Exploratory Data Analysis (EDA) for House Prices
Project Overview
This project aims to analyze house price trends using exploratory data analysis (EDA). By leveraging statistical techniques and visualization tools, the study uncovers patterns, correlations, and key factors influencing house prices from 2006 to 2010. The insights gained from this analysis provide valuable information for real estate investors, buyers, and market analysts.
Dataset
The dataset is sourced from Kaggle’s House Prices – Advanced Regression Techniques competition. It contains 1,460 rows and 81 columns, including both numerical and categorical variables. The target variable in this dataset is SalePrice, representing the selling price of houses.
Features and Variables
- Numerical Features: SalePrice, LotArea, GrLivArea, GarageArea, OverallQual, etc.
- Categorical Features: MSZoning, Neighborhood, SaleCondition, etc.
- Target Variable: SalePrice (House Price)
Key Observations
- OverallQual, GrLivArea, and GarageCars have strong correlations with SalePrice.
- The majority of houses fall in the price range of $160,000 – $200,000, with some outliers representing premium properties.
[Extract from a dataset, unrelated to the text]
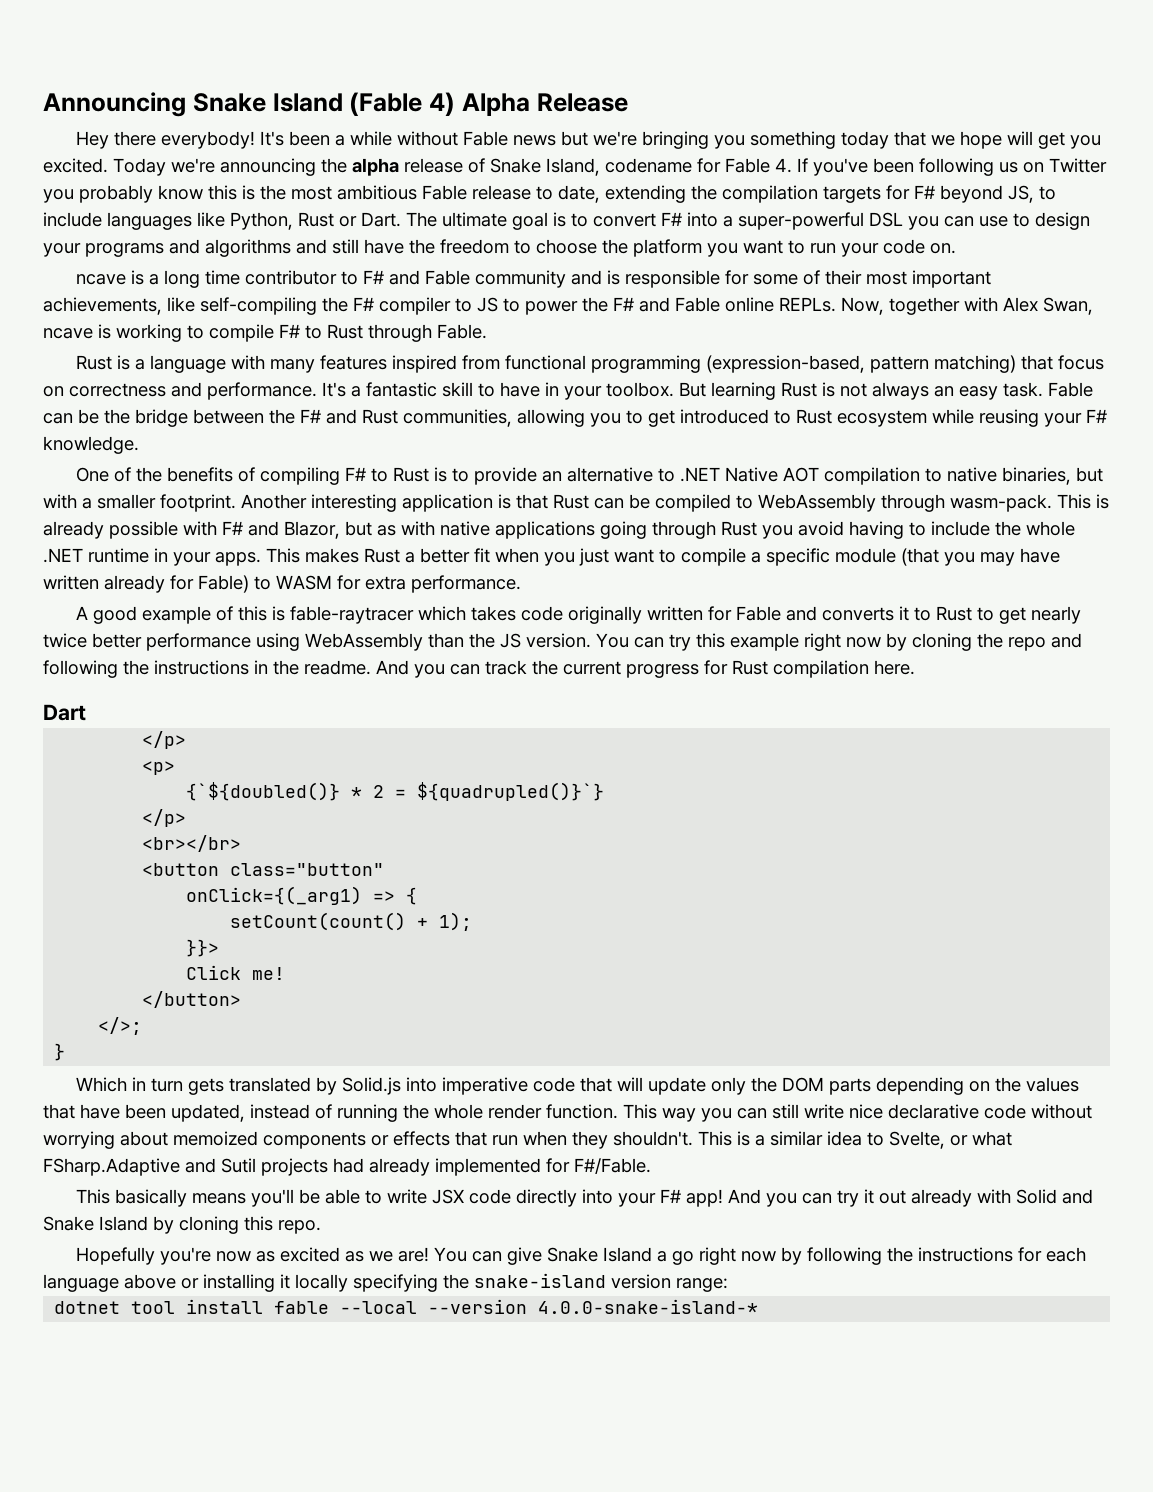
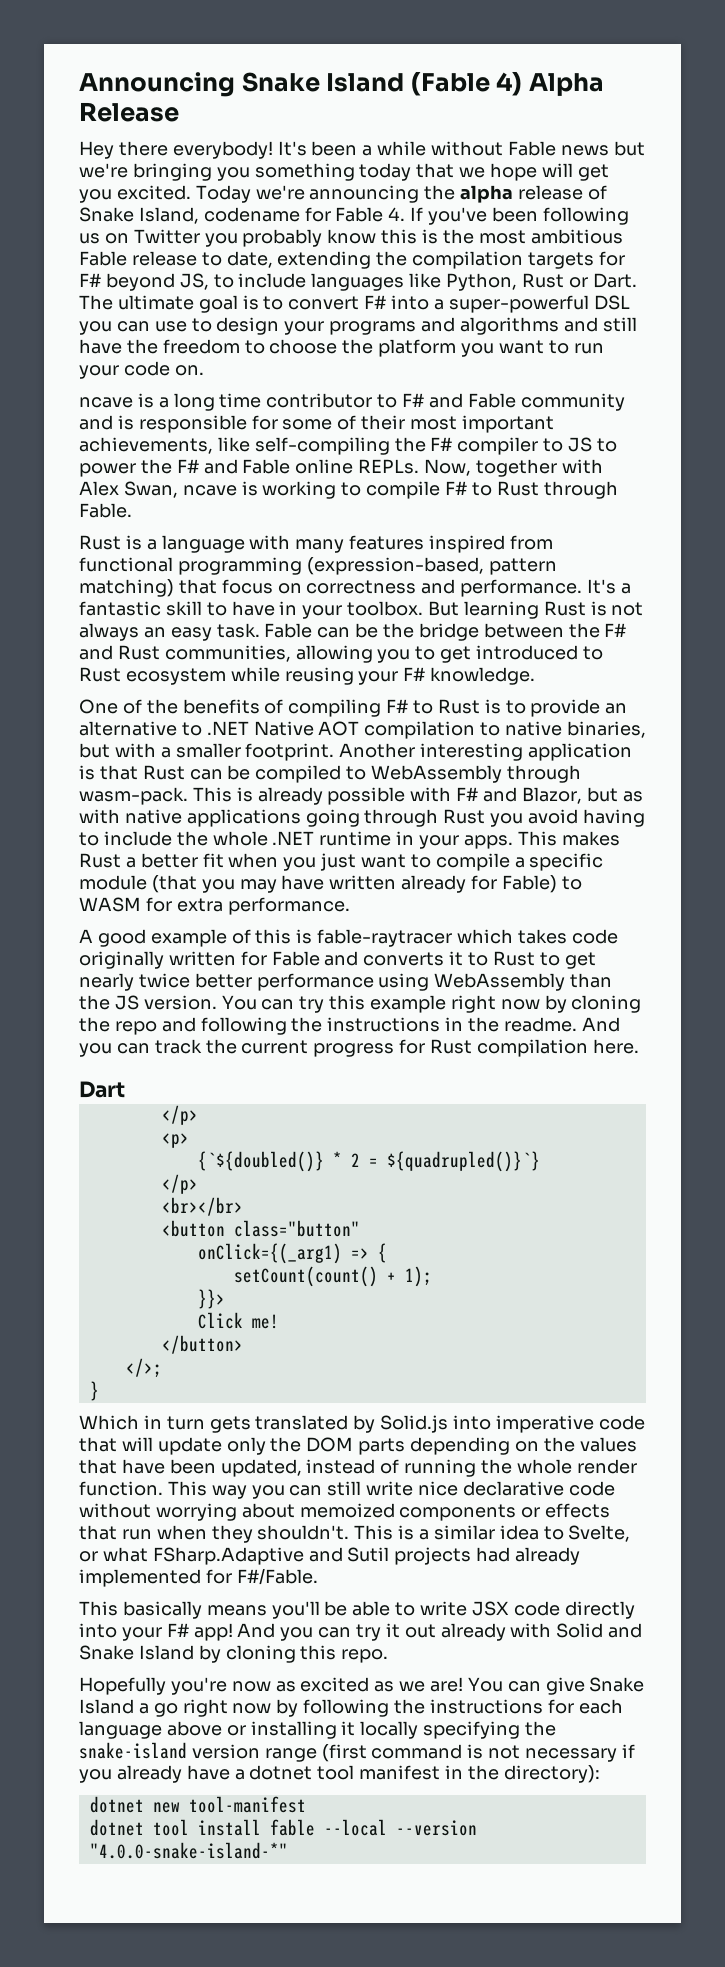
[676,1278,728,1292] range: -> [264,1744,635,1762] [79,1765,600,1783] [89,1796,306,1813] range (first command is not necessary if you already have a dotnet tool manifest in the directory): // dotnet new tool-manifest
[538,1299,759,1314] 4.0.0-snake-island-* -> [89,1842,288,1859] "4.0.0-snake-island-*"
- House prices remained relatively stable from 2006 to 2010, with minor fluctuations.
Analysis Performed
1. Data Preprocessing
- Handling Missing Values:
- Columns with <5% missing values were imputed using the median/mode.
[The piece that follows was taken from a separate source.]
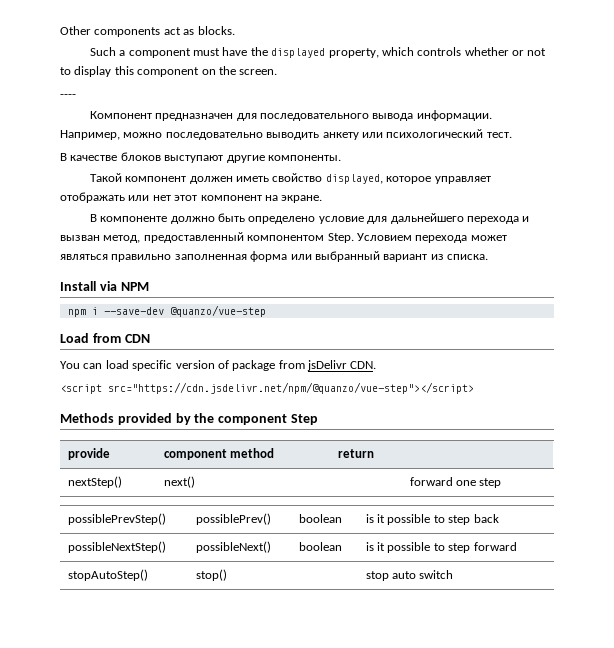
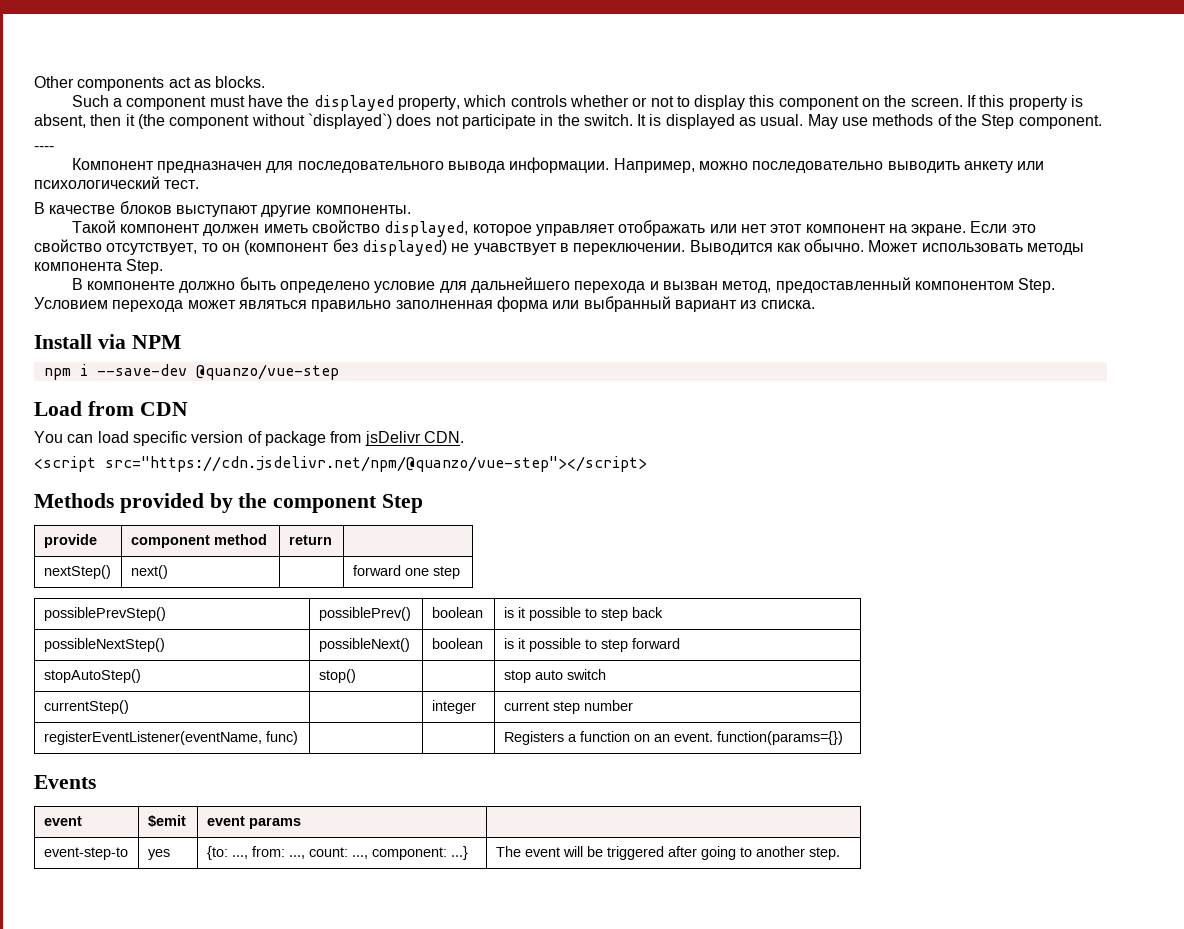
(278, 72) none -> [967,95,1084,110] [34,113,1102,129] If this property is absent, then it (the component without `displayed`) does not participate in the switch. It is displayed as usual. May use methods of the Step component.
(323, 199) none -> [970,221,1036,233] [34,239,1085,256] [34,259,164,274] Если это свойство отсутствует, то он (компонент без displayed) не учавствует в переключении. Выводится как обычно. Может использовать методы компонента Step.
(454, 574) none -> [43,700,129,714] [431,700,476,714] [503,700,633,714] [43,731,298,745] [503,731,843,745] [34,775,96,789] [43,816,82,826] [147,815,186,827] [206,816,301,829] [43,847,128,860] [147,849,170,860] [206,846,468,860] [495,846,840,860] // currentStep() | | integer | current step number // registerEventListener(eventName, func) | | | Registers a function on an event. function(params={}) // Events // event | $emit | event params | // event-step-to | yes | {to: ..., from: ..., count: ..., component: ...} | The event will be triggered after going to another step.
- Columns with 5–20% missing values were carefully imputed based on domain knowledge.
- Columns with >20% missing values (e.g., PoolQC, Alley) were dropped.
- Removing Duplicates to ensure data integrity.
- Outlier Detection:
- Outliers were identified in features like LotArea, GrLivArea, and SalePrice.
2. Univariate Analysis
- SalePrice Distribution: Right-skewed distribution indicating a majority of lower-priced houses with a few high-priced properties.
- LotArea and GrLivArea: Highly skewed, requiring log transformation for better visualization.
- Neighborhoods: Some areas (e.g., StoneBr, NridgHt) have significantly higher house prices than others.
3. Multivariate Analysis
- Correlation Heatmap:
- Strong positive correlation between SalePrice and features like OverallQual (0.79), GrLivArea (0.71), and TotalBsmtSF (0.63).
- Weak correlation between YrSold and SalePrice, indicating no significant price trend over the years.
- Boxplots: Examined the relationship between categorical features (e.g., MSZoning, Neighborhood) and SalePrice.
- Seasonal Analysis: Sales peak in May – July, while November – February shows a decline in transactions.
4. Statistical Tests
| Statistical Test | Purpose | Test Statistic | p-value | Conclusion |
|---|---|---|---|---|
| Pearson Correlation | Test significant relationship between YrSold and SalePrice | -0.0289 | 0.2694 | No significant correlation |
| Chi-Square Test | Test distribution differences in house prices over years | 8.6713 | 0.7307 | No significant difference |
| T-Test | Compare mean house prices between years | 0.4950 | 0.5344 | No significant difference |
| ANOVA | Test variance in house prices across years | 0.6455 | 0.6301 | No significant difference |
| Linear Regression | Test linear relationship between YrSold and SalePrice | R-squared: 0.001 | 0.2690 | No significant trend |
Key Insights
1. Features Affecting House Prices
- Overall Quality (OverallQual) has the highest impact on SalePrice.
- GrLivArea (Above ground living area) significantly affects pricing.
- GarageCars (Number of garage spaces) contributes to pricing variations.
- Neighborhood plays a crucial role, with premium areas commanding higher prices.
2. Market Trends
- House prices remained stable from 2006 to 2010, indicating no major fluctuations.
- Seasonality effect: House sales peak in summer (May–July) and drop in winter (November–February).
- Premium properties: Some outliers in GrLivArea and LotArea represent high-value luxury homes.
Technologies Used
- Python Libraries:
pandas– Data manipulation and preprocessingnumpy– Numerical calculationsmatplotlib&seaborn– Data visualizationstatsmodels&scipy– Statistical analysis
How to Run the Project
- Clone the repository:
git clone https://github.com/hijirdella/House-Price-Analysis-EDA-and-Correlation-Insights - Install dependencies:
pip install -r requirements.txt - Run the Jupyter Notebook to explore the dataset and insights.
Contact
- Author: Hijir Della Wirasti
- GitHub: House Price Analysis Repository
- LinkedIn: Hijir Della Wirasti
- Email: hijirdw@gmail.com
This project provides a deep dive into the factors influencing house prices, offering valuable insights for real estate professionals and data analysts. Future improvements could include predictive modeling to forecast house prices based on these influential factors.